Eu entendo a frustração do Coelho farto do número pelo qual não recebia comissão e a desilusão do inventor da foca agora que lhe abriram caça grossa. Mas este último devia saber que as espécies em vias de extinção mesmo que protegidas e melhor tratadas não vêem garantida a sua sobrevivência na selva do futebol. Um jogo com qualquer equipa do Jaime Pacheco provaria esta tese sem grandes alaridos.

Se o desgraçado do Kerlon (sempre adorei a imaginação dos brasileiros para inventar nomes) alguma vez tivesse experimentado os campos de alcatrão do Bairro da Nazaré, cedo teria percebido que jamais uma foca mete a cabeça numa jaula de leões ou de bichos piores.

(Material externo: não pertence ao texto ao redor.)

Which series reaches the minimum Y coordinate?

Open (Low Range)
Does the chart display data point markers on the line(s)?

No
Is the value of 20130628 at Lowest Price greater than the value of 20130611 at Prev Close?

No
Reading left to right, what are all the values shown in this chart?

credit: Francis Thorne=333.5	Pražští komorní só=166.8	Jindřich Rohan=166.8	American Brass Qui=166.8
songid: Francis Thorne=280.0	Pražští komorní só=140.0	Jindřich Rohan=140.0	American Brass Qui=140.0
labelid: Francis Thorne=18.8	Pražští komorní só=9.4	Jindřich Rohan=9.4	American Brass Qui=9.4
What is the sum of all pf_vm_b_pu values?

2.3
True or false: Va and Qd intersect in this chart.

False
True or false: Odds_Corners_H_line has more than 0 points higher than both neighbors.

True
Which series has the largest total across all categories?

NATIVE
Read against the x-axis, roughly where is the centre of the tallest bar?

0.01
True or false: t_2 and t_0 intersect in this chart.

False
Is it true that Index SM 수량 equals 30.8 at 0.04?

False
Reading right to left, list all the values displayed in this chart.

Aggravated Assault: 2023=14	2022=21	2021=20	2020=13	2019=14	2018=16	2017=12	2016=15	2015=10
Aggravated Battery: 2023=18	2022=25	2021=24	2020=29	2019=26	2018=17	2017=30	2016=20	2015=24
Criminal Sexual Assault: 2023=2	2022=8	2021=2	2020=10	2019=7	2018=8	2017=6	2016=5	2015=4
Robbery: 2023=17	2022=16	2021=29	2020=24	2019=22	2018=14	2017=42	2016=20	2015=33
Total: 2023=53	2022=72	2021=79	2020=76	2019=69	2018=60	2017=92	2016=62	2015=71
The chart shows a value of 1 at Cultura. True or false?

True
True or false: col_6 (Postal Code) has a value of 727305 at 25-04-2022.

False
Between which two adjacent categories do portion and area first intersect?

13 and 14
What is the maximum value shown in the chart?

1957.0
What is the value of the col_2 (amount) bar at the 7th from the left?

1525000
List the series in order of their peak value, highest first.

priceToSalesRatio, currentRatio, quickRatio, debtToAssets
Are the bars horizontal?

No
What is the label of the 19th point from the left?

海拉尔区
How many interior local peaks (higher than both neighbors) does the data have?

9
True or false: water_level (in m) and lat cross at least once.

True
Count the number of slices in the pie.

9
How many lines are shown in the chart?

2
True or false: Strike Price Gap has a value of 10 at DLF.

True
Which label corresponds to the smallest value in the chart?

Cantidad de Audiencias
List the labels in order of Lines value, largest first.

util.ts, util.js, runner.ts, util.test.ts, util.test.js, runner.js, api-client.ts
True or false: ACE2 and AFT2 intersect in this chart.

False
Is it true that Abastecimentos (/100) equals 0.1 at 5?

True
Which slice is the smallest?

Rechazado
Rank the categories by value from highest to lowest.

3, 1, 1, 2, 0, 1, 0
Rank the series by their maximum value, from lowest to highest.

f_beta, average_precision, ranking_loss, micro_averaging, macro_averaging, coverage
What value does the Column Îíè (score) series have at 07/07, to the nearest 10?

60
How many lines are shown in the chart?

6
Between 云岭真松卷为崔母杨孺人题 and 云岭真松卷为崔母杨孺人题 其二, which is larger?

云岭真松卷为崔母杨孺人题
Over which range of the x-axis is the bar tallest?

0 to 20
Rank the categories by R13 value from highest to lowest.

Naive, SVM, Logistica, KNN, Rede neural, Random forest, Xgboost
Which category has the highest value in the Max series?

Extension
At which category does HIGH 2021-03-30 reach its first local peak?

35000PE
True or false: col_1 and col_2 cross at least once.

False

Naquele tempo, tempos áureos em que a Nazaré ganhava os torneios de bola contra os bairros vizinhos, a bola jogava-se pelo chão, embora a maioria das tentativas de desarme fosse, curiosamente, acima dos joelhos. Num campo de cinco, era possível uma equipa jogar com três defesas centrais, alguns com bem perto dos cem quilos. Tudo isto mais não era que um pequenino gesto intimidatório que nos ensinou uma coisa importante na vida: joga simples, nunca compliques, porque senão atrás de ti haverá sempre um elefante ou um rinoceronte mais pesado do que tu pronto para te dar pancada. O alcatrão não mata, mas acreditem que mói.

O desgraçado do Kerlon quer aprender da pior maneira. Tivesse passado com distinção na velha escola nazarena, perita no 1-3-0-1 e na velha máxima “Se passar a bola, não passa o jogador” não estaria a esta hora ainda a contar os dentes.